*Prompt*
Set down exactly the lines below, starting at the one that contains "supported by the" and ending at the one that contains "установка всех зависимостей.", with both of those lines included and nothing else.

*Saved entries*
.....

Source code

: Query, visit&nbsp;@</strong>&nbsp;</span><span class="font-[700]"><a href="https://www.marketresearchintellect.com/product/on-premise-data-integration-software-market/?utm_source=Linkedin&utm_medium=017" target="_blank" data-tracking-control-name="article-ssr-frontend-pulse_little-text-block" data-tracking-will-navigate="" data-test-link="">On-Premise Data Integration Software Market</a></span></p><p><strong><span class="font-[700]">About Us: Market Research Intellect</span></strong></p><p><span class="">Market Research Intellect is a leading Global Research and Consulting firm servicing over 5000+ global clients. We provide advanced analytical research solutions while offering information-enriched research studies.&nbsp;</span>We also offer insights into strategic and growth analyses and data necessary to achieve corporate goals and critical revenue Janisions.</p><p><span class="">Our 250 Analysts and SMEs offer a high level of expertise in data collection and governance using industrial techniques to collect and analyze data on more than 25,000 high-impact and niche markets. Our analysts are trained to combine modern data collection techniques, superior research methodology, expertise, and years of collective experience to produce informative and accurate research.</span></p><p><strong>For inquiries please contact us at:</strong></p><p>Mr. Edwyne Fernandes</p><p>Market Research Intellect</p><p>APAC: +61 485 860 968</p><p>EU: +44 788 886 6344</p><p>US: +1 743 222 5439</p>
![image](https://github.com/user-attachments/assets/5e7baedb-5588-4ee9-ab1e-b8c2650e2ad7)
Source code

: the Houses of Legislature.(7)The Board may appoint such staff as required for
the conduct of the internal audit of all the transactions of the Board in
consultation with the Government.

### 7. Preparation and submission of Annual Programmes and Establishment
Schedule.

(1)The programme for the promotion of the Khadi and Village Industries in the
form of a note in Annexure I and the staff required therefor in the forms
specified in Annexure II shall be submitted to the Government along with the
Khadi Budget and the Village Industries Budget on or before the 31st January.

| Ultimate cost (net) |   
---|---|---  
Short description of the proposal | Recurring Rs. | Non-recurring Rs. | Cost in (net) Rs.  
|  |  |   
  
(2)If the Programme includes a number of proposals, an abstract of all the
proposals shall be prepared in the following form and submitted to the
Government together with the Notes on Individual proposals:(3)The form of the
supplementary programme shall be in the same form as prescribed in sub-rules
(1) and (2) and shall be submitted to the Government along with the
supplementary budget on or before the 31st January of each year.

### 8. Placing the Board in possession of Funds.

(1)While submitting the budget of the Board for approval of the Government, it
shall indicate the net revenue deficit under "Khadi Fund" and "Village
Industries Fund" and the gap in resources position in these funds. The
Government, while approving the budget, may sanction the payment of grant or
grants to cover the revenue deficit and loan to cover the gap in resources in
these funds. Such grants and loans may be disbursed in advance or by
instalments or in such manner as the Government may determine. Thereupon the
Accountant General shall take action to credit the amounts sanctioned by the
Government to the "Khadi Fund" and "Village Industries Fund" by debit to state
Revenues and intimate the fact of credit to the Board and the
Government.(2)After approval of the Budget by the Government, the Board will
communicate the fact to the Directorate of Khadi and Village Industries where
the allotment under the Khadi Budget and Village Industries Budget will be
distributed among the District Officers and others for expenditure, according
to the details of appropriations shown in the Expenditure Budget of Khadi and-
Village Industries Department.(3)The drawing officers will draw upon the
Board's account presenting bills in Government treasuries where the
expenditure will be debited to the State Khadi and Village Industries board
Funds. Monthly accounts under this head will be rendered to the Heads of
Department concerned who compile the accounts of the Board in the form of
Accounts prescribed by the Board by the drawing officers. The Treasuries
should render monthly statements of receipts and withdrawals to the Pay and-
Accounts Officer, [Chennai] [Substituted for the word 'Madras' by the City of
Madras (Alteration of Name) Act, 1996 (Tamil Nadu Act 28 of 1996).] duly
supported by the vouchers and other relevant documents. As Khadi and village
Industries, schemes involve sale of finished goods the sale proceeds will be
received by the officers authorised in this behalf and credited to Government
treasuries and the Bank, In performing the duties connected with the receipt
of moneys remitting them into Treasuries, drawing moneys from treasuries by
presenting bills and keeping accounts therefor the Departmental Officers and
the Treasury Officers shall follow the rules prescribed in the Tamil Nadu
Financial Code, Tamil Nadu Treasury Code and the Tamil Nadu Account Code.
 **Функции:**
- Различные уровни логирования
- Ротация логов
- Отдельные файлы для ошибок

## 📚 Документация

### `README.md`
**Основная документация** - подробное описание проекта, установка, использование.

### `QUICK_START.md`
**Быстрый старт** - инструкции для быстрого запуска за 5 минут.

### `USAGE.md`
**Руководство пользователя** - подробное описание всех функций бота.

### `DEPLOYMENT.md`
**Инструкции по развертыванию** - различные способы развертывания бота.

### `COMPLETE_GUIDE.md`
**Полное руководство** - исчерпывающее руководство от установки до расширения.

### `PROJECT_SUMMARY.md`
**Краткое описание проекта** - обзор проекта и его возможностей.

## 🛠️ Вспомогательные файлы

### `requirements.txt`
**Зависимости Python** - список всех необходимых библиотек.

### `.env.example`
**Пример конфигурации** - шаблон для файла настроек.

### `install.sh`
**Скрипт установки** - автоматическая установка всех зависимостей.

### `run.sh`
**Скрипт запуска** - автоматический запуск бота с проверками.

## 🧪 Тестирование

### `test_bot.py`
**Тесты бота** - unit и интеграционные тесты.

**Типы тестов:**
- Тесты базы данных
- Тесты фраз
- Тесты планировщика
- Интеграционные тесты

.....

*Exercise answer*
supported by the vouchers and other relevant documents. As Khadi and village
Industries, schemes involve sale of finished goods the sale proceeds will be
received by the officers authorised in this behalf and credited to Government
treasuries and the Bank, In performing the duties connected with the receipt
of moneys remitting them into Treasuries, drawing moneys from treasuries by
presenting bills and keeping accounts therefor the Departmental Officers and
the Treasury Officers shall follow the rules prescribed in the Tamil Nadu
Financial Code, Tamil Nadu Treasury Code and the Tamil Nadu Account Code.
 **Функции:**
- Различные уровни логирования
- Ротация логов
- Отдельные файлы для ошибок

## 📚 Документация

### `README.md`
**Основная документация** - подробное описание проекта, установка, использование.

### `QUICK_START.md`
**Быстрый старт** - инструкции для быстрого запуска за 5 минут.

### `USAGE.md`
**Руководство пользователя** - подробное описание всех функций бота.

### `DEPLOYMENT.md`
**Инструкции по развертыванию** - различные способы развертывания бота.

### `COMPLETE_GUIDE.md`
**Полное руководство** - исчерпывающее руководство от установки до расширения.

### `PROJECT_SUMMARY.md`
**Краткое описание проекта** - обзор проекта и его возможностей.

## 🛠️ Вспомогательные файлы

### `requirements.txt`
**Зависимости Python** - список всех необходимых библиотек.

### `.env.example`
**Пример конфигурации** - шаблон для файла настроек.

### `install.sh`
**Скрипт установки** - автоматическая установка всех зависимостей.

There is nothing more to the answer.